WHAT YOU NEED TO DO:
Once you have checked each line below for the word "DROP", give the number of lines that have it and nothing further.

(Collected data)
* * * * *

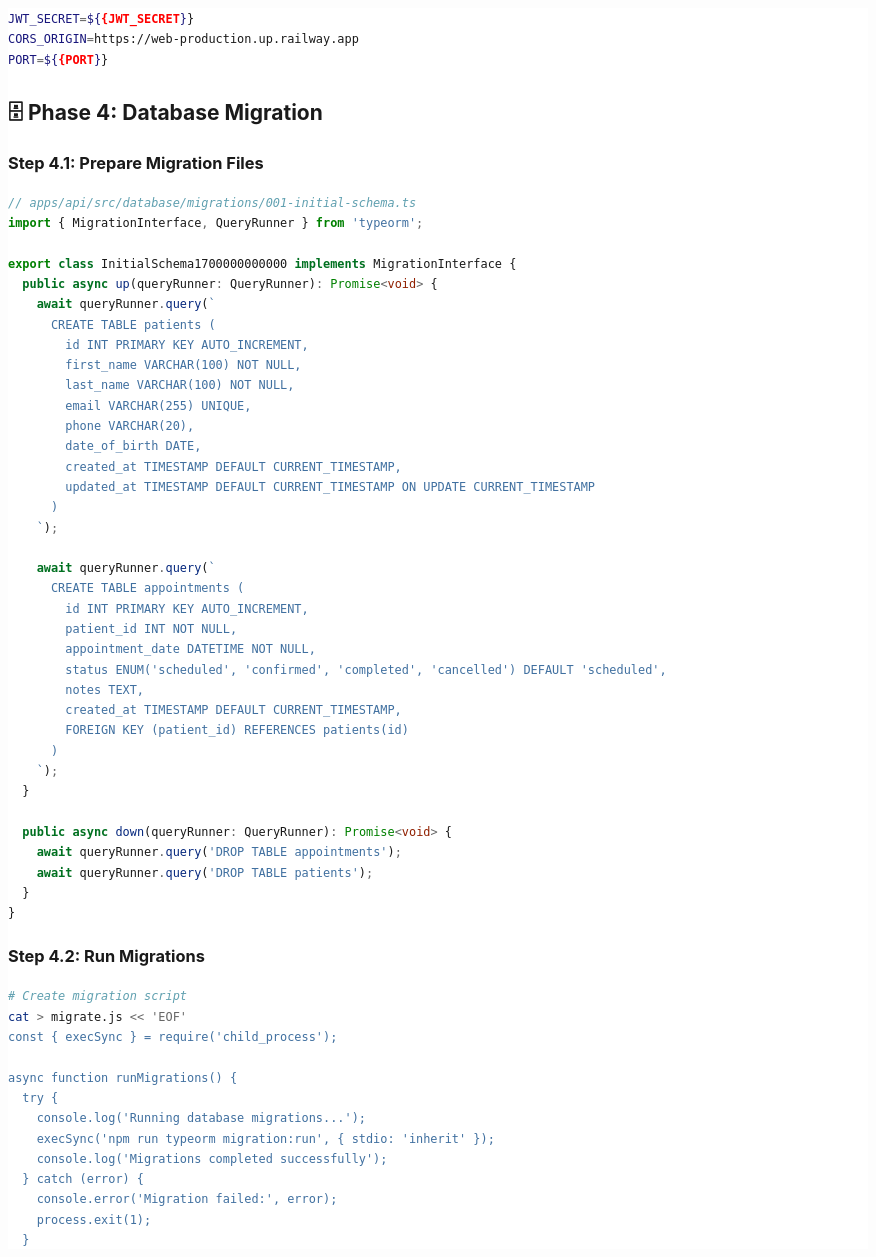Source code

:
 ```bash
JWT_SECRET=${{JWT_SECRET}}
CORS_ORIGIN=https://web-production.up.railway.app
PORT=${{PORT}}
```

## 🗄️ Phase 4: Database Migration

### Step 4.1: Prepare Migration Files
```typescript
// apps/api/src/database/migrations/001-initial-schema.ts
import { MigrationInterface, QueryRunner } from 'typeorm';

export class InitialSchema1700000000000 implements MigrationInterface {
  public async up(queryRunner: QueryRunner): Promise<void> {
    await queryRunner.query(`
      CREATE TABLE patients (
        id INT PRIMARY KEY AUTO_INCREMENT,
        first_name VARCHAR(100) NOT NULL,
        last_name VARCHAR(100) NOT NULL,
        email VARCHAR(255) UNIQUE,
        phone VARCHAR(20),
        date_of_birth DATE,
        created_at TIMESTAMP DEFAULT CURRENT_TIMESTAMP,
        updated_at TIMESTAMP DEFAULT CURRENT_TIMESTAMP ON UPDATE CURRENT_TIMESTAMP
      )
    `);
    
    await queryRunner.query(`
      CREATE TABLE appointments (
        id INT PRIMARY KEY AUTO_INCREMENT,
        patient_id INT NOT NULL,
        appointment_date DATETIME NOT NULL,
        status ENUM('scheduled', 'confirmed', 'completed', 'cancelled') DEFAULT 'scheduled',
        notes TEXT,
        created_at TIMESTAMP DEFAULT CURRENT_TIMESTAMP,
        FOREIGN KEY (patient_id) REFERENCES patients(id)
      )
    `);
  }
  
  public async down(queryRunner: QueryRunner): Promise<void> {
    await queryRunner.query('DROP TABLE appointments');
    await queryRunner.query('DROP TABLE patients');
  }
}
```

### Step 4.2: Run Migrations
```bash
# Create migration script
cat > migrate.js << 'EOF'
const { execSync } = require('child_process');

async function runMigrations() {
  try {
    console.log('Running database migrations...');
    execSync('npm run typeorm migration:run', { stdio: 'inherit' });
    console.log('Migrations completed successfully');
  } catch (error) {
    console.error('Migration failed:', error);
    process.exit(1);
  }
```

* * * * *

WRITTEN SOLUTION:
2